Our guide is promoter Shaun Smith, a former drug dealers’ enforcer from Liverpool who resembles Paul Hollywood’s beefy brother. “I don’t want [the sport] in the shadows, I want it in the limelight,” he tells us, and it’s a measure of the film’s subtle touch that we find ourselves rooting for Shaun as his bouts start to take off.
But boy, are they brutal. Teeth are smashed and blood spilt as massive men hurl fists at each other until one gives up. Film-maker Ed Perkins does a fine job of profiling the fighters, with dozens of well-observed scenes that show their motivation, guilt and pain.
The saddest sees champion man-mountain James “Gypsy Boy” McCrory berate his mother for not looking after his trophies: “Only thing I’ve ever been good at,” he sighs. David Butcher
Every episode of this new thriller is a multilingual event. It’s a rolling feast of French, English, Swedish and tribal Sami, but without ever feeling as awkward as that sounds. And just as the mining town of Kiruna has suffered geological ructions, there are cracks appearing in the central pairing. Now hunting a serial killer, the prickly, sleep-deprived French cop Kahina is losing patience with defensive half-Sami prosecutor Anders. It’s a fascinating relationship in an unending nightmare or, given the title, daymare. And a breakthrough by Anders leads to a tense, thrillingly filmed climax. Mark Braxton
Clique is a new six-part drama set at a university. Holly (Synnove Karlsen) and Georgia (The Fall actress Aisling Franciosi) have just started the so-called best years of their lives at Edinburgh University but are soon drawn into an elite clique of alpha girls led by lecturer Jude McDermid (Louise Brealey as a much scarier character than Molly Hooper in Sherlock…).

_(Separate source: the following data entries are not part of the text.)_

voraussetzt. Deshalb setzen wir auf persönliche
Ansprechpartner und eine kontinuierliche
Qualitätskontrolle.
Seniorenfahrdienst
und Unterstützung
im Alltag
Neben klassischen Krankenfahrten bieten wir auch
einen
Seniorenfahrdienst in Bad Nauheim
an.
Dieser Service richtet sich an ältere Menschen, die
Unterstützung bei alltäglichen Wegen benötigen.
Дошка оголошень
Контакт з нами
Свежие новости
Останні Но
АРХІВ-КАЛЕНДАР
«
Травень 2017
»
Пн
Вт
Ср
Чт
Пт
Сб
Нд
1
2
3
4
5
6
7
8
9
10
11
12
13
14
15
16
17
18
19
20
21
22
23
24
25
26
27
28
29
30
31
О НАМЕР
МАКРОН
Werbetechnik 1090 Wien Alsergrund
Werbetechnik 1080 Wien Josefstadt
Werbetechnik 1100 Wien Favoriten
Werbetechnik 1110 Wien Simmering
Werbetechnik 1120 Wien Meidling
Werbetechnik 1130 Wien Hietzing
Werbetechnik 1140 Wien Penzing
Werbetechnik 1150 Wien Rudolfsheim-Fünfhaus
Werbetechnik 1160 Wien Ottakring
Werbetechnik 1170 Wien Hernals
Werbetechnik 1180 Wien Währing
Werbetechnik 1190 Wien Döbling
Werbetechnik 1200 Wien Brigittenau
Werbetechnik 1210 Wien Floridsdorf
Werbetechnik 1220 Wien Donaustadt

It’s a glossy, genuinely intriguing drama which hooks you in with its beautiful, strange, secretive characters.
Based on JG Ballard’s 1975 novel, this dystopian satire takes place in a swanky, towering apartment block. There, we find Dr Robert Laing (Tom Hiddleston), a well-spoken bachelor who, at the start of the film, has just moved in. While he is satisfied with life in the high-rise, many of his neighbours are unhappy, protesting that they aren’t receiving the same standard of living as those on the upper floors and their frustration leads to a violent, building-wide conflict. Before long the complex devolves into a chaotic, murderous wasteland; unfortunately it all feels too sudden and from this point onwards the story becomes increasingly messy and disjointed. It’s hard to care about any of the characters as director Ben Wheatley (Kill List, Sightseers) keeps us at a distance, but on the plus side the film looks fantastic and is blessed with a terrific cast that includes Jeremy Irons and Sienna Miller. Still, it’s Hiddleston who shines as the charming, self-contained Laing.